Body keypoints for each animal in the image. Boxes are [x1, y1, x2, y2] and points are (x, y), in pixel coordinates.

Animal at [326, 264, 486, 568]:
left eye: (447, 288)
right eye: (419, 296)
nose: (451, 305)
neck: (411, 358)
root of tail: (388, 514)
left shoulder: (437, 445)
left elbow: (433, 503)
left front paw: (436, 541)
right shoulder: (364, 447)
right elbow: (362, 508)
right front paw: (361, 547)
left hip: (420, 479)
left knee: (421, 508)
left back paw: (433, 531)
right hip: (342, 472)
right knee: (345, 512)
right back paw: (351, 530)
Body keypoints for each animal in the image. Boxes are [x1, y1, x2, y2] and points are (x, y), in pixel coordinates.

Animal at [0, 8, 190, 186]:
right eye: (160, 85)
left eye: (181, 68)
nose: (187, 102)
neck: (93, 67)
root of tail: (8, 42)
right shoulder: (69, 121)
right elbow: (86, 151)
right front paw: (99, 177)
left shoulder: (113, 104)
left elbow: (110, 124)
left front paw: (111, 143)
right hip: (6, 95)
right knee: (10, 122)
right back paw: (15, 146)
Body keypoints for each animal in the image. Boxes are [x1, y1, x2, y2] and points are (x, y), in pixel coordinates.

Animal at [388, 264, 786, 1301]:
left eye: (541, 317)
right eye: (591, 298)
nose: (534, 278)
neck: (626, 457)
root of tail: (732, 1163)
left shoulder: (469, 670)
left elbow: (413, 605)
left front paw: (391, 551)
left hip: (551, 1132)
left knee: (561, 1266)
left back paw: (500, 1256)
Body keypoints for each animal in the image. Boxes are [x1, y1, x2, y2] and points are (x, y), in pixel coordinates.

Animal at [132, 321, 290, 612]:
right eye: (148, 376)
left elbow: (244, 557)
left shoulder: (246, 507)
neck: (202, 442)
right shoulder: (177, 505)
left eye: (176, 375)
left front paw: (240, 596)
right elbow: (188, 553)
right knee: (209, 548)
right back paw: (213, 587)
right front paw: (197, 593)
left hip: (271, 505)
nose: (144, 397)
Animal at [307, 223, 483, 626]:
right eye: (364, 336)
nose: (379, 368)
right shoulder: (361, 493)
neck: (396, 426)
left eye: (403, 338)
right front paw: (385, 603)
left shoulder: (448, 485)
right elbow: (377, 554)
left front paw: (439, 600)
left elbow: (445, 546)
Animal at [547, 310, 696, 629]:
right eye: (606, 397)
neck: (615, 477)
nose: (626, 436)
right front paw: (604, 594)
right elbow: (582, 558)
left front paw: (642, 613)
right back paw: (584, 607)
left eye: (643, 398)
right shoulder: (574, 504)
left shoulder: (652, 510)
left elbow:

• _WHAT THE TASK ASKS_: Please give back, exactly as it stands above, the stretch from the line with "nose: (187, 102)" through the line with "right front paw: (197, 593)", and no line outside it.

• _REPLY_:
nose: (187, 102)
neck: (93, 67)
root of tail: (8, 42)
right shoulder: (69, 121)
right elbow: (86, 151)
right front paw: (99, 177)
left shoulder: (113, 104)
left elbow: (110, 124)
left front paw: (111, 143)
right hip: (6, 95)
right knee: (10, 122)
right back paw: (15, 146)
Body keypoints for each animal in the image. Boxes are [x1, y1, x2, y2] and points are (x, y), in pixel coordinates.

Animal at [388, 264, 786, 1301]:
left eye: (541, 317)
right eye: (591, 298)
nose: (534, 278)
neck: (626, 457)
root of tail: (732, 1163)
left shoulder: (469, 670)
left elbow: (413, 605)
left front paw: (391, 551)
left hip: (551, 1132)
left knee: (561, 1266)
left back paw: (500, 1256)
Body keypoints for each animal in the image. Boxes are [x1, y1, x2, y2] and points are (x, y), in pixel coordinates.

Animal at [132, 321, 290, 612]:
right eye: (148, 376)
left elbow: (244, 557)
left shoulder: (246, 507)
neck: (202, 442)
right shoulder: (177, 505)
left eye: (176, 375)
left front paw: (240, 596)
right elbow: (188, 553)
right knee: (209, 548)
right back paw: (213, 587)
right front paw: (197, 593)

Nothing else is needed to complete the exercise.